By Jane Mack (TMFJane)
October 8, 2001

In the post this morning I received the joyous news that the two-year discount period for my mortgage is over. I've reverted to the bank's Standard Variable Rate (SVR) – currently at 6.23%.

About half the country's borrowers are on a SVR – mainly because people usually only think about remortgaging when they actually move house. And yet many of them are losing thousands of pounds a year by not getting themselves a better deal – even though it might only entail a quick phone call to their lender.

Anyway, seeing as the bank base rate fell to 4.5% last week – the lowest for 37 years - it seems to me that I can probably get a much better rate than 6.23%. Lower interest rates generally translate into lower mortgage rates, after all. So I gave my current lender a call to see what they could offer me.

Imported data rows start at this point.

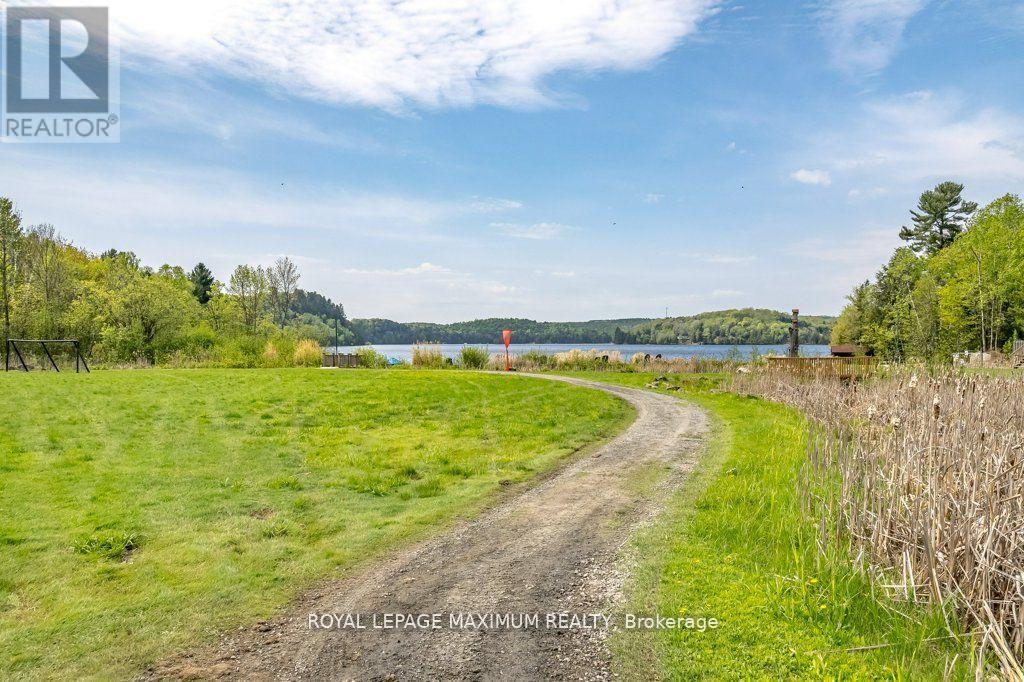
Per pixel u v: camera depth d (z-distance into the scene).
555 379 25.81
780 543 6.55
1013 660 4.09
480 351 35.84
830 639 4.70
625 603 5.37
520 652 4.67
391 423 14.52
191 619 5.38
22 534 7.07
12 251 41.75
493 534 7.41
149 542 7.12
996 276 47.81
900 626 4.83
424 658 4.64
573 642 4.78
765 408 17.22
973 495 5.30
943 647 4.63
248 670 4.57
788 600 5.30
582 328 174.62
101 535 7.05
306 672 4.52
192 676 4.50
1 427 12.70
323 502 8.73
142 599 5.73
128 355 43.56
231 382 21.67
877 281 68.94
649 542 6.84
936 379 14.72
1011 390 12.97
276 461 10.88
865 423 9.76
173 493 8.88
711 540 6.85
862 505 6.29
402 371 28.11
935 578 4.90
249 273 57.78
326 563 6.65
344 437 12.88
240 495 8.93
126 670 4.59
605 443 12.70
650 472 10.16
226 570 6.43
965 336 40.22
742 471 9.79
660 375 28.97
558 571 6.18
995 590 4.93
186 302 54.25
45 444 11.40
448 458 11.24
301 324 64.56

Goodness! Mortgages seem to be even more complicated than they were when I was re-financing my home two years ago. No wonder people can't be bothered to remortgage when they get the following sort of information thrown at them:

I can either have a straight 0.95% above base rate for 10 years – no arrangement fee and no lock-in period. Or I can have a two-year discount deal of 2.2% in the first year and then 1% in the second year although I'll have to pay an arrangement fee of £250. Or else I can have a straightforward two-year fixed rate of 5.35% - if I pay the arrangement fee of £250, of course. And that's just for a flexible mortgage!

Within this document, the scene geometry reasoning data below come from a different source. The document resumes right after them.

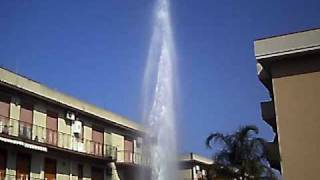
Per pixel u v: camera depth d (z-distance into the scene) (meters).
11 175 29.20
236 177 30.58
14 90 29.97
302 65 22.98
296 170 21.67
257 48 23.55
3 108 29.41
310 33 22.66
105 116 40.16
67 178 34.50
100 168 38.78
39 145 30.94
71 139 35.16
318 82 22.48
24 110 31.19
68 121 35.41
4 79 29.39
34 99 31.97
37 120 32.06
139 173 41.22
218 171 31.17
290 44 22.89
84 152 35.75
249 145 30.75
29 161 31.06
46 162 32.69
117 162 40.50
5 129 28.88
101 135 39.47
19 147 29.81
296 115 22.41
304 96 22.55
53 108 34.00
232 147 31.16
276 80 23.27
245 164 30.42
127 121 43.19
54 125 33.84
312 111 22.20
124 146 42.47
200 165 54.91
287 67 23.25
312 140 21.83
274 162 31.34
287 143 22.17
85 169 36.84
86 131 37.34
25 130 30.64
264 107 28.14
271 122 28.66
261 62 23.58
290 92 22.83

It all seems terribly confusing but deciding whether to remortgage comes down to a basic calculation: Will my savings from reduced mortgage payments be greater than the up-front costs? So, let me think aloud for a moment...

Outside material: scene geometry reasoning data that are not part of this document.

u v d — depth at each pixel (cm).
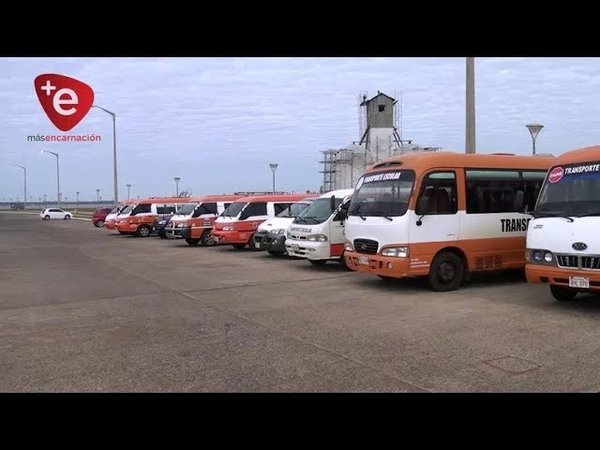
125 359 657
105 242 2738
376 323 820
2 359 668
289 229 1591
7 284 1309
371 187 1169
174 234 2511
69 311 965
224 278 1347
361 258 1142
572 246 841
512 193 1196
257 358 649
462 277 1126
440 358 635
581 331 745
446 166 1112
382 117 4347
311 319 858
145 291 1166
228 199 2517
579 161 896
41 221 5981
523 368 593
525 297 1013
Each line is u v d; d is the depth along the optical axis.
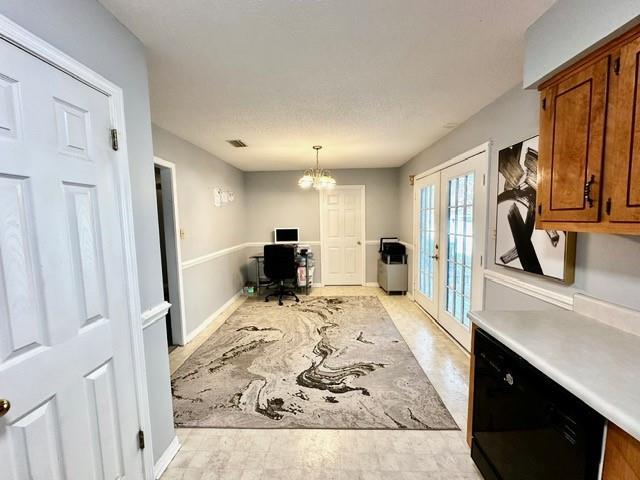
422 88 2.18
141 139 1.54
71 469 1.09
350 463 1.66
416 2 1.30
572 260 1.65
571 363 1.06
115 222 1.33
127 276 1.39
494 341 1.38
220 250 4.43
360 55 1.73
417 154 4.43
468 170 2.86
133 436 1.42
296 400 2.24
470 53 1.72
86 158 1.18
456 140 3.12
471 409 1.63
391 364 2.76
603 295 1.47
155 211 1.66
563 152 1.33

Assuming I'm looking to sort myself out for the next couple of years, the advantage of the first deal is that my mortgage rate would be 5.45%, I can walk away from it any time I choose and it wouldn't cost me anything to switch to it. If interest rates stay the same, I would save myself £325 over the next two years.

The advantage of the second deal is that I get a good discount in the first year and would save a total of £429 over the two-year period. Unfortunately, the £250 arrangement fee slashes that saving to £179.

The fixed rate of 5.35% for the third possibility would mean a saving of £360 but, again, there's the arrangement fee to pay. I'd only save £110.

I will, of course, have a look around to see if I can get do better by moving to another bank or building society but, unless they're going to pay the ensuing legal and valuation fees for me, I doubt I'm going to be better off by switching lenders. I've got a pretty small mortgage anyway which is why any savings I might make are in the hundreds of pounds rather than thousands. But if you've got a sizeable mortgage and you're on your lender's variable rate, it might make sense to re-negotiate – even if it means the hassle of changing to a different bank or building society. You may have redemption penalties to consider, of course, but it's got to be worth picking up the phone to check out your options.

Anyway, it's pretty obvious which deal I should go for, isn't it? Excuse me – I've got a call to make.